Me and my posse will be there for the 5th straight year. We didn't really plan to go this year due to no luck since 2010, but after the death of my best friend last july we decided to go again in memory of him, seeing that he absolutely loved going to Sharkathon for the last 4 years and he looked forward to the trip all year. We will be the guys flying a black flag with a thin blue line being that he was killed in the line of duty. He was on the Killeen, TX SWAT team.

Good luck to everyone and Fish on


----------



## kweber (Sep 20, 2005)

^ great tribute...


----------



## Greatwhite (Mar 28, 2011)

kweber said:


> ^ great tribute...


agreed. thats pretty cool

Well, looks like im back in it this year. Couldnt resist when a spot landed in my lap. No being lazy and beach cruising for me. Fingers crossed we down have that godaweful current again this year

good luck :brew:


----------



## justletmein (Feb 11, 2006)

Greatwhite said:


> Well, looks like im back in it this year. Couldnt resist when a spot landed in my lap. No being lazy and beach cruising for me. Fingers crossed we down have that godaweful current again this year


I loved how rough it was last year because it weeded out some of the competition, if conditions are nice it becomes just a **** shoot. I sold my old surfing yak though so I'm a bit nervous about how my new Mini-X's will perform in rough surf. Certainly not as good as the old surfing yak but hopefully I won't lose too much performance.


----------



## Greatwhite (Mar 28, 2011)

same here, i have a totally different yak from the old frenzy I used to rock. I have yet to have it in any really rough water


----------



## justletmein (Feb 11, 2006)

My biggest concern is these Mini's have hatches, big rectangle hatch and a standard circle hatch. Last year I had to paddle way out and bring a guy in who's yak was sinking due to the hatches letting in so much water. We watched him in the binoculars for about 5 minutes and finally decided he was getting further and further out. My last yak didn't have any hatches to let water in and had the triple skeg on the back to track true even when getting pushed around.


----------



## Temple (Aug 25, 2012)

My kayak has large enough scuttle holes to drain the water within a few seconds.


----------



## jagarcia10 (Mar 10, 2011)

I bet there is going to be plenty of this during the tournament. :bounce:


----------



## Devin 85 (Jul 19, 2012)

Lol........i hope not


----------



## jeeptex (Jul 28, 2009)

Yep! Shaping up to be fun yaking again. Atleast the rain and wind will be a bit better this year...I hope.


----------



## Devin 85 (Jul 19, 2012)

I was wore out last year...i hope it's at least a little bit better this yr


----------



## ShawnQ (May 21, 2004)

Looks like 4-6 & 5-7' all weekend. Yay!


----------



## WoundedMinnow (Oct 11, 2011)

Friday Night: East wind 15 to 20 knots decreasing to 10 to 15 knots after midnight. Seas 4 to 6 feet. 

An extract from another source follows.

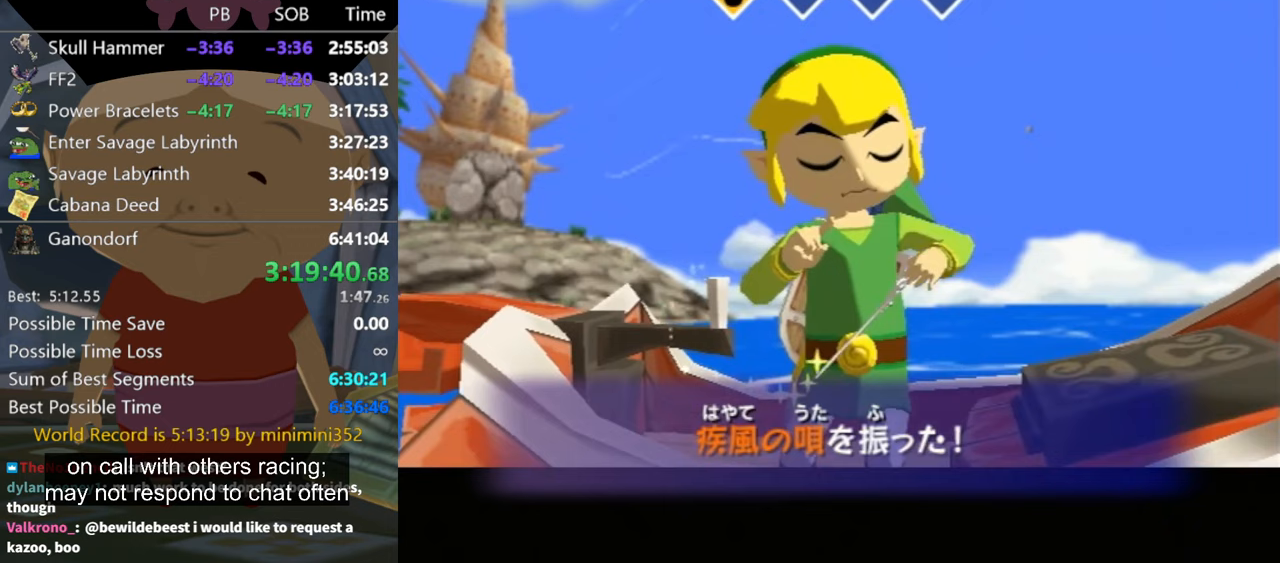
{"buttons": [], "left_stick": "center", "right_stick": "center", "events": []}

Saturday: East wind 10 to 15 knots. Seas 4 to 6 feet. 

Saturday Night: Southeast wind 10 to 15 knots. Seas 4 to 6 feet.


----------



## ShawnQ (May 21, 2004)

WoundedMinnow said:


> Friday Night: East wind 15 to 20 knots decreasing to 10 to 15 knots after midnight. Seas 4 to 6 feet.
> 
> Saturday: East wind 10 to 15 knots. Seas 4 to 6 feet.
> 
> Saturday Night: Southeast wind 10 to 15 knots. Seas 4 to 6 feet.


That's offshore a ways and doesn't take into account the surf. Surf will be bigger. Current will be an issue as well with that long fetch on the Easterly winds.

Don't forget the high tides due to those winds...


----------



## Greatwhite (Mar 28, 2011)

Current and weed had been my main concern. Last time I fished a wind like this the current played hell with us.


----------



## WoundedMinnow (Oct 11, 2011)

ShawnQ said:


> That's offshore a ways and doesn't take into account the surf. Surf will be bigger. Current will be an issue as well with that long fetch on the Easterly winds.
> 
> Don't forget the high tides due to those winds...


Going to bring my surfboard instead of rod and reel


----------



## Fishin' Soldier (Dec 25, 2007)

WHAT said:


> I bet there is going to be plenty of this during the tournament. :bounce:


Brace against the wave and not try and surf it. Take your short yak and leave the long yaks at home.

Sent from my SCH-I535 using Tapatalk now Free


----------



## alka144 (May 4, 2010)

We will be there. 

-Zach


----------



## jeeptex (Jul 28, 2009)

Trucks loaded and we will be on the road in the AM. Cant wait, been way too long since I've been down south. See yall on the beach!


----------